Charlie Ke Chakkar Mein review: A dopey whodunnit
Manish Srivastav’s debut film is like a sad dish that takes all your great ingredients and your enthusiasm and turns them into an underwhelming mess.movie reviews Updated: Nov 24, 2015 10:20 IST
Charlie Ke Chakkar Mein
Direction: Manish Srivastav
Cast: Naseeruddin Shah, Anand Tiwari
Charlie Ke Chakkar Mein has all the elements of a great indie thriller — hallucinatory drug haze, wayward youngsters, forbidden sex, cops in shades of grey tied to sleazy villains, a tickingtime-bomb narrative style to keep you on the edge of your seat.
It’s even got a superb cast in Naseeruddin Shah, Anand Tiwari and Amit Sial. But Manish Srivastav’s debut film is like that sad dish that takes all your great ingredients and your enthusiasm and turns them into an underwhelming mess.

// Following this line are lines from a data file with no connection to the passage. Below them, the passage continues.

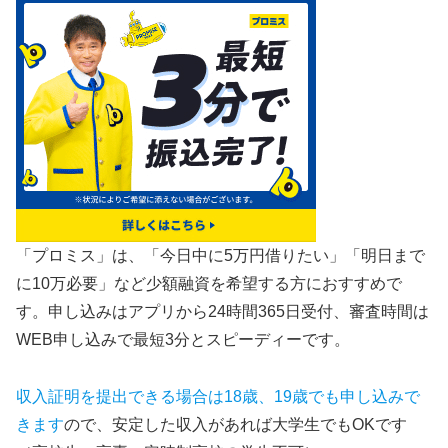
「プロミス」は、「今日中に5万円借りたい」「明日まで
に10万必要」など少額融資を希望する方におすすめで
す。申し込みはアプリから24時間365日受付、審査時間は
WEB申し込みで最短3分とスピーディーです。
収入証明を提出できる場合は18歳、19歳でも申し込みで
きます
ので、安定した収入があれば大学生でもOKです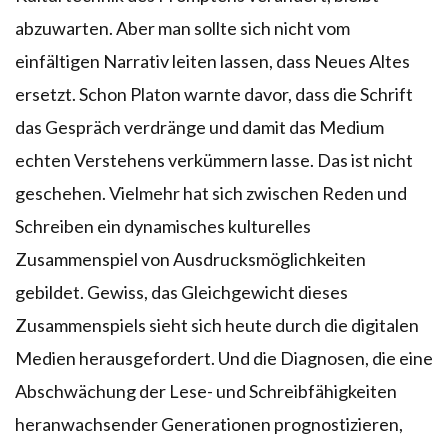
abzuwarten. Aber man sollte sich nicht vom
einfältigen Narrativ leiten lassen, dass Neues Altes
ersetzt. Schon Platon warnte davor, dass die Schrift
das Gespräch verdränge und damit das Medium
echten Verstehens verkümmern lasse. Das ist nicht
geschehen. Vielmehr hat sich zwischen Reden und
Schreiben ein dynamisches kulturelles
Zusammenspiel von Ausdrucksmöglichkeiten
gebildet. Gewiss, das Gleichgewicht dieses
Zusammenspiels sieht sich heute durch die digitalen
Medien herausgefordert. Und die Diagnosen, die eine
Abschwächung der Lese- und Schreibfähigkeiten
heranwachsender Generationen prognostizieren,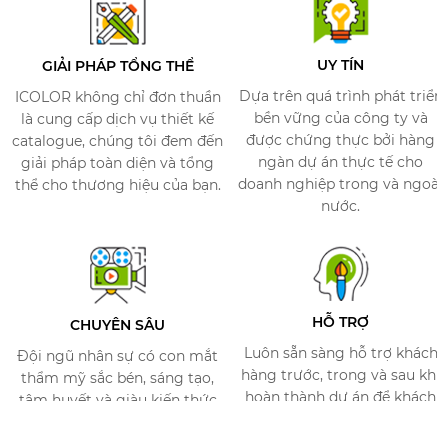
UY TÍN
GIẢI PHÁP TỔNG THỂ
Dựa trên quá trình phát triển
ICOLOR không chỉ đơn thuần
bền vững của công ty và
là cung cấp dịch vụ thiết kế
được chứng thực bởi hàng
catalogue, chúng tôi đem đến
ngàn dự án thực tế cho
giải pháp toàn diện và tổng
doanh nghiệp trong và ngoài
thể cho thương hiệu của bạn.​
nước.
HỖ TRỢ​
CHUYÊN SÂU​
Luôn sẵn sàng hỗ trợ khách
Đội ngũ nhân sự có con mắt
hàng trước, trong và sau khi
thẩm mỹ sắc bén, sáng tạo,
hoàn thành dự án để khách
tâm huyết và giàu kiến thức
hàng có được trải nghiệm
về thương hiệu​.
dịch vụ tốt nhất.​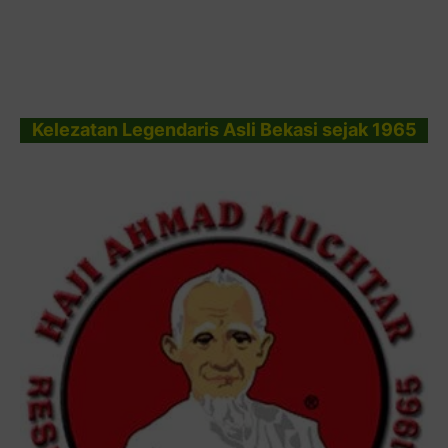
Kelezatan Legendaris Asli Bekasi sejak 1965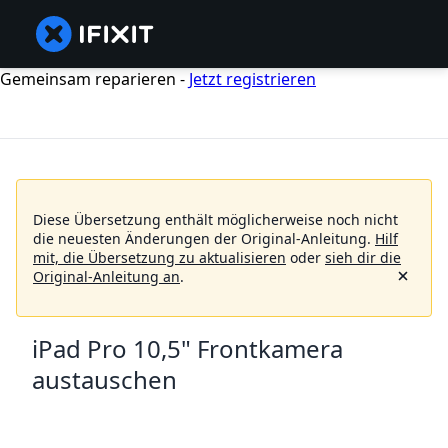
Gemeinsam reparieren -
Jetzt registrieren
Diese Übersetzung enthält möglicherweise noch nicht
die neuesten Änderungen der Original-Anleitung.
Hilf
mit, die Übersetzung zu aktualisieren
oder
sieh dir die
Original-Anleitung an
.
iPad Pro 10,5" Frontkamera
austauschen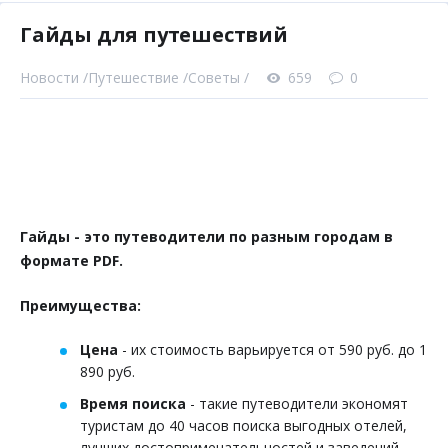
Гайды для путешествий
Новости /
Путешествие /
Советы /
659
0
Гайды - это путеводители по разным городам в
формате PDF.
Преимущества:
Цена
- их стоимость варьируется от 590 руб. до 1
890 руб.
Время поиска
- такие путеводители экономят
туристам до 40 часов поиска выгодных отелей,
лучших достопримечательностей и заведений.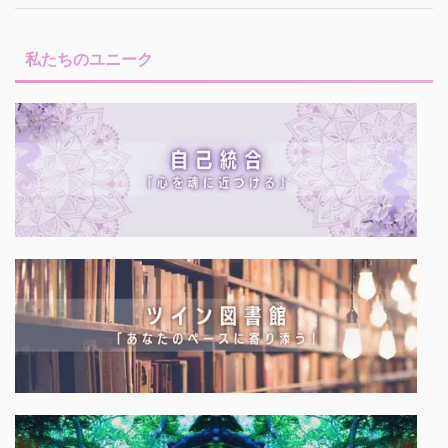
私たちのユニーク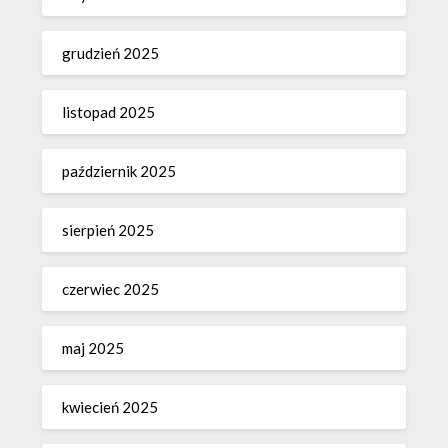
grudzień 2025
listopad 2025
październik 2025
sierpień 2025
czerwiec 2025
maj 2025
kwiecień 2025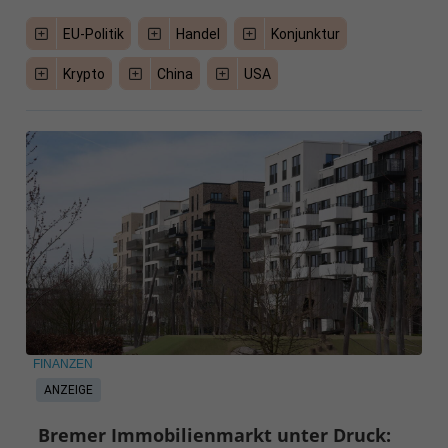
EU-Politik
Handel
Konjunktur
Krypto
China
USA
FINANZEN
ANZEIGE
Bremer Immobilienmarkt unter Druck: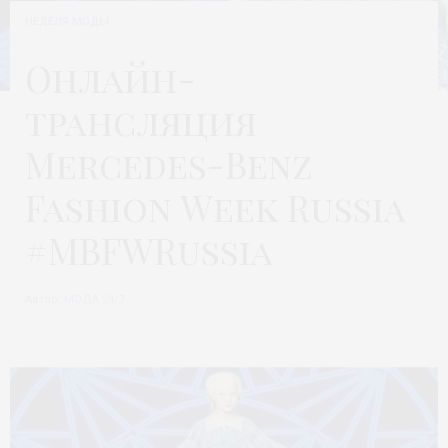
НЕДЕЛЯ МОДЫ
Онлайн-
трансляция
Mercedes-Benz
Fashion Week Russia
#MBFWRussia
Автор:
МОДА 24/7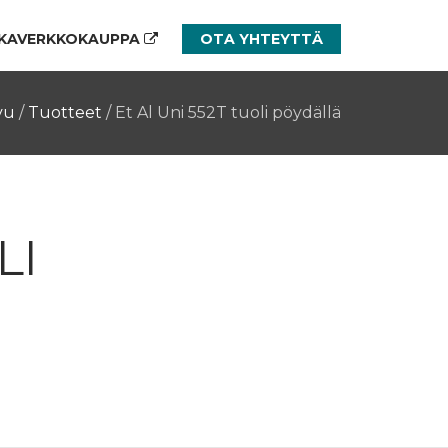
KAVERKKOKAUPPA
OTA YHTEYTTÄ
vu
/
Tuotteet
/
Et Al Uni 552T tuoli pöydällä
LI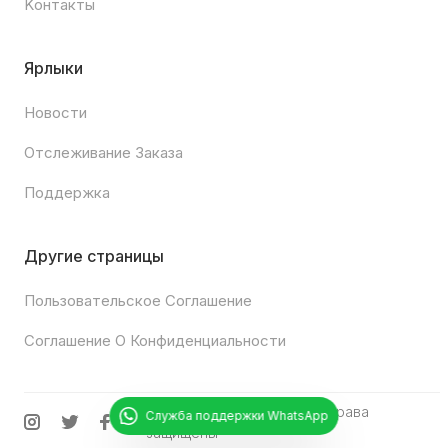
Kонтакты
Ярлыки
Новости
Отслеживание Заказа
Поддержка
Другие страницы
Пользовательское Соглашение
Соглашение О Конфиденциальности
© 2025
Chipturk.net
•
Все права
Служба поддержки WhatsApp
защищены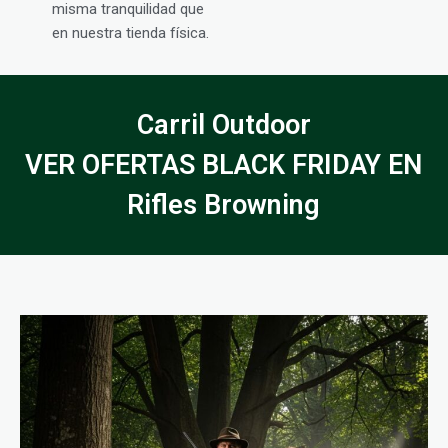
misma tranquilidad que
en nuestra tienda física.
Carril Outdoor
VER OFERTAS BLACK FRIDAY EN
Rifles Browning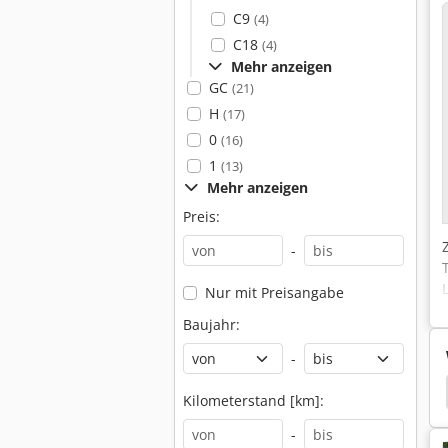
C9
(4)
C18
(4)
Mehr anzeigen
GC
(21)
H
(17)
0
(16)
1
(13)
Mehr anzeigen
Preis:
-
Nur mit Preisangabe
Baujahr:
-
technik
Liebherr Baumaschinen
Liebherr 941
Kilometerstand [km]:
-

The story is fairly straightforward — a shipment of drugs goes missing, and everyone connected to it is baying for the blood of those who stole it while simultaneously trying desperately to chase it down.
Sanket Pujari (Shah), the cop assigned to the case, stumbles upon an unusual lead — video tapes that showcase a group of youngsters (Tiwari, Sial and gang) drinking and shooting up, and also some sort of a basement where people are being shot.

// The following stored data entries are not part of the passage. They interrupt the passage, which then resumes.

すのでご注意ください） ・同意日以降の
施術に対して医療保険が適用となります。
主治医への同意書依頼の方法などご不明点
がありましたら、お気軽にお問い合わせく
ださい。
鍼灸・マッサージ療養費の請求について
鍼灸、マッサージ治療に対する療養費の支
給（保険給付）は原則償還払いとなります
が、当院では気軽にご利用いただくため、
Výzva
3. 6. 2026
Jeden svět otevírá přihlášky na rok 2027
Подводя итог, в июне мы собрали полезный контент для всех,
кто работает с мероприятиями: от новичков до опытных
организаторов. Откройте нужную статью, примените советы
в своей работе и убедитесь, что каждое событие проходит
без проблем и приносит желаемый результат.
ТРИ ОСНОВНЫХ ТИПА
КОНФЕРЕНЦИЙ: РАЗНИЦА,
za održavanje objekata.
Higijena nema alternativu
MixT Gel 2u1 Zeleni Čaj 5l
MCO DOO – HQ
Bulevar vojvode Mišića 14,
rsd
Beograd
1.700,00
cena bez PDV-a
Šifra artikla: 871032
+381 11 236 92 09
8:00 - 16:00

The film shifts jaggedly between the video footage and the cop’s investigation, as the latter uncovers a larger conspiracy at play.
The problem lies in how predictable that larger conspiracy is. Each twist can be seen a mile away, and still is made to play out with all the intensity of an earth-shattering revelation. Long after the audience has figured out the whodunit, supercop Pujari is still struggling to piece together the ‘puzzle’.
Watch: Charlie Ke Chakkar Mein trailer
To make matters worse, the film is peppered with corny scenes such as the one where Pujari is serviced by a cooing, scantily clad starlet, in something straight out of a crummy Z-grade flick. Sadly, the script isn’t self-aware enough to pass for subversion. This movie is just stuck between a rock and a hard place — too serious to qualify as grindhouse feature, too silly to be an entertaining thriller. Fans of either genre will likely find themselves underwhelmed.
Except for Tiwari, none of the other actors manages to keep you interested. The attempts at depicting the ‘contemporary youth’ wear out their welcome in a jiffy, the montages of cocaine-snorting, heroin-injection, gunplay and titillation becoming rather tiresome rather fast. It’s an achievement that such a small indie film managed to secure a theatrical release, but this film fails to capitalise on that opportunity.
Anyone who has seen just a handful of thrillers is likely to be bored; even those new to such films are unlikely to experience any surprise. All in all, the most entertaining element is probably the trippy graffiti plastered all over that spooky basement. Makes you wish the whole movie could have been that much fun.